Assignment => Repeat exactly, and nothing more, the lines from the one that includes "left shoulder: (790, 569)" through the final line of the entries; skip the pictures.

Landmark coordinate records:
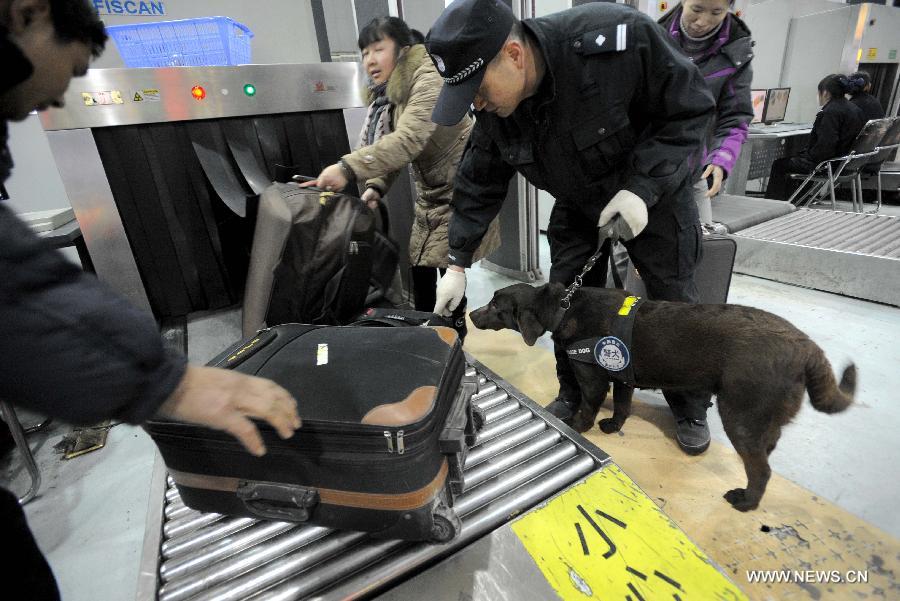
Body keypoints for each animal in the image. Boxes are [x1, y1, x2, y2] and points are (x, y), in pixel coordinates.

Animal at [468, 284, 856, 508]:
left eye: (494, 304)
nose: (470, 313)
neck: (565, 307)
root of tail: (808, 348)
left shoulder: (593, 377)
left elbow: (588, 407)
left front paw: (581, 427)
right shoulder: (622, 374)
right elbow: (622, 406)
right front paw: (613, 426)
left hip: (740, 414)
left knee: (761, 470)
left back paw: (746, 501)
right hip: (763, 415)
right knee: (767, 448)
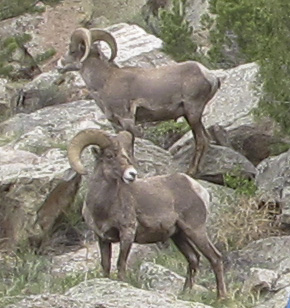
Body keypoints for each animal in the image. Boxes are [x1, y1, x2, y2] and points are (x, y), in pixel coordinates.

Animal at [59, 28, 222, 176]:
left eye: (72, 51)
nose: (59, 65)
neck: (105, 81)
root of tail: (210, 76)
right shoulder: (117, 125)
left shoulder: (127, 120)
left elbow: (130, 149)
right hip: (191, 116)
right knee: (206, 139)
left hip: (193, 113)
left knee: (201, 140)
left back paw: (191, 171)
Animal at [67, 128, 227, 298]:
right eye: (109, 156)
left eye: (125, 155)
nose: (132, 174)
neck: (103, 206)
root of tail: (198, 189)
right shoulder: (102, 238)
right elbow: (106, 265)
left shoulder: (127, 233)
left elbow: (120, 264)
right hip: (179, 235)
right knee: (193, 258)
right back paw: (183, 294)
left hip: (195, 230)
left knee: (215, 258)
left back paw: (221, 297)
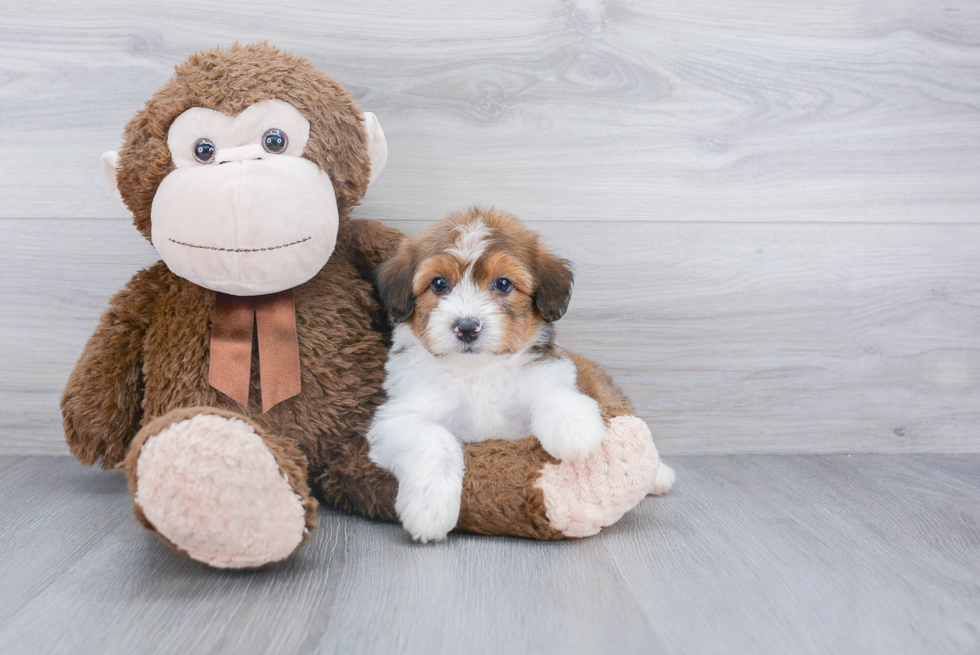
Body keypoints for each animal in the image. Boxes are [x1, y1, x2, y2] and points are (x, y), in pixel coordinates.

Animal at [368, 206, 612, 544]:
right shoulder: (396, 420)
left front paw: (572, 429)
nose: (467, 327)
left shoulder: (546, 377)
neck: (478, 373)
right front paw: (429, 507)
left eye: (503, 284)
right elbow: (436, 438)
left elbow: (555, 394)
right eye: (439, 283)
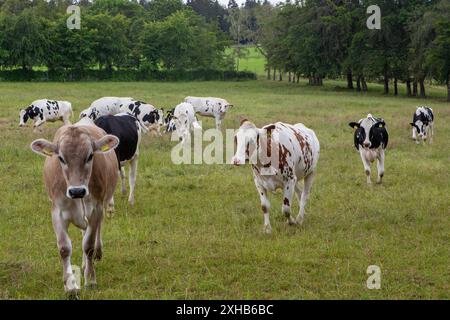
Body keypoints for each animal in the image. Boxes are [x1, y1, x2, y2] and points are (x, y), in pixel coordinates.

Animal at [30, 120, 120, 298]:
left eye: (90, 156)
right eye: (61, 158)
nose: (77, 191)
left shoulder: (96, 210)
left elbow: (89, 246)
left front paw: (90, 280)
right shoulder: (57, 212)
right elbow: (64, 249)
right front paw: (70, 286)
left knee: (96, 233)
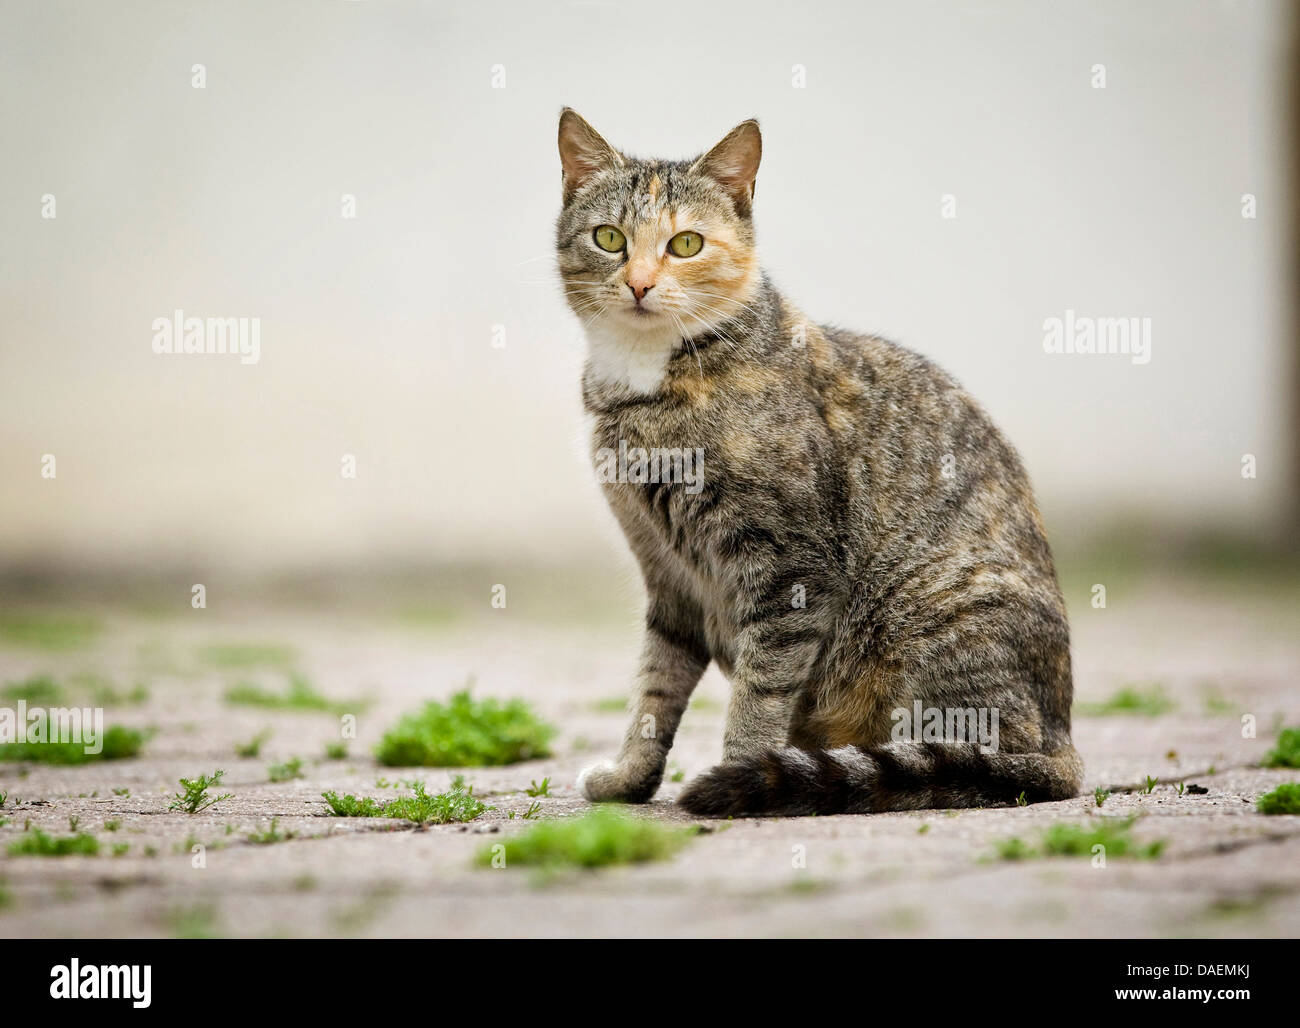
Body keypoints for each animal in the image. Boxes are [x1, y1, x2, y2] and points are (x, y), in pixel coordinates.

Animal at [553, 110, 1081, 821]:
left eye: (686, 244)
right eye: (609, 238)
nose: (638, 283)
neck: (648, 376)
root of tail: (1063, 745)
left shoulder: (790, 569)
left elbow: (758, 694)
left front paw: (738, 772)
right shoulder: (670, 582)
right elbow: (652, 693)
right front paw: (629, 779)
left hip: (938, 612)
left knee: (968, 758)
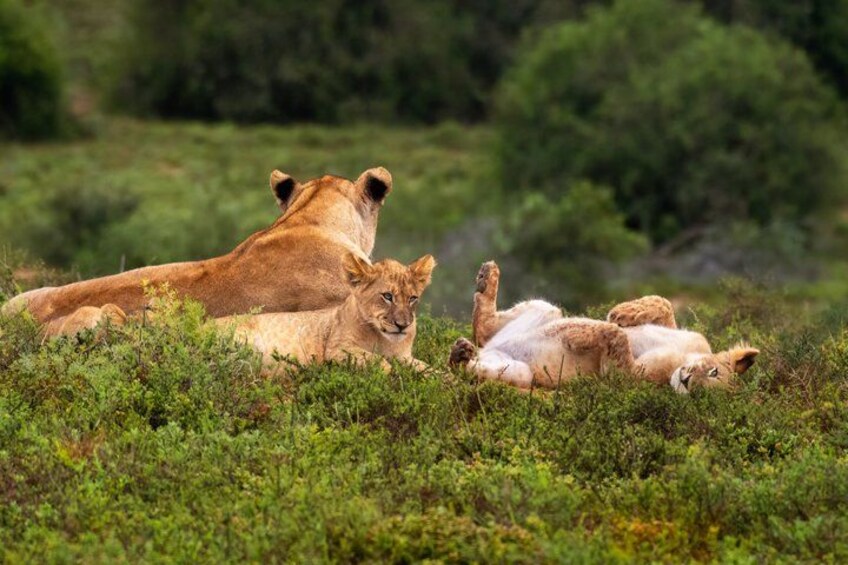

Exercise result =>
left shoulder: (790, 569)
left elbow: (758, 694)
left front paw: (738, 772)
right shoulder: (670, 582)
right elbow: (652, 693)
right front paw: (629, 779)
left hip: (938, 612)
left knee: (968, 758)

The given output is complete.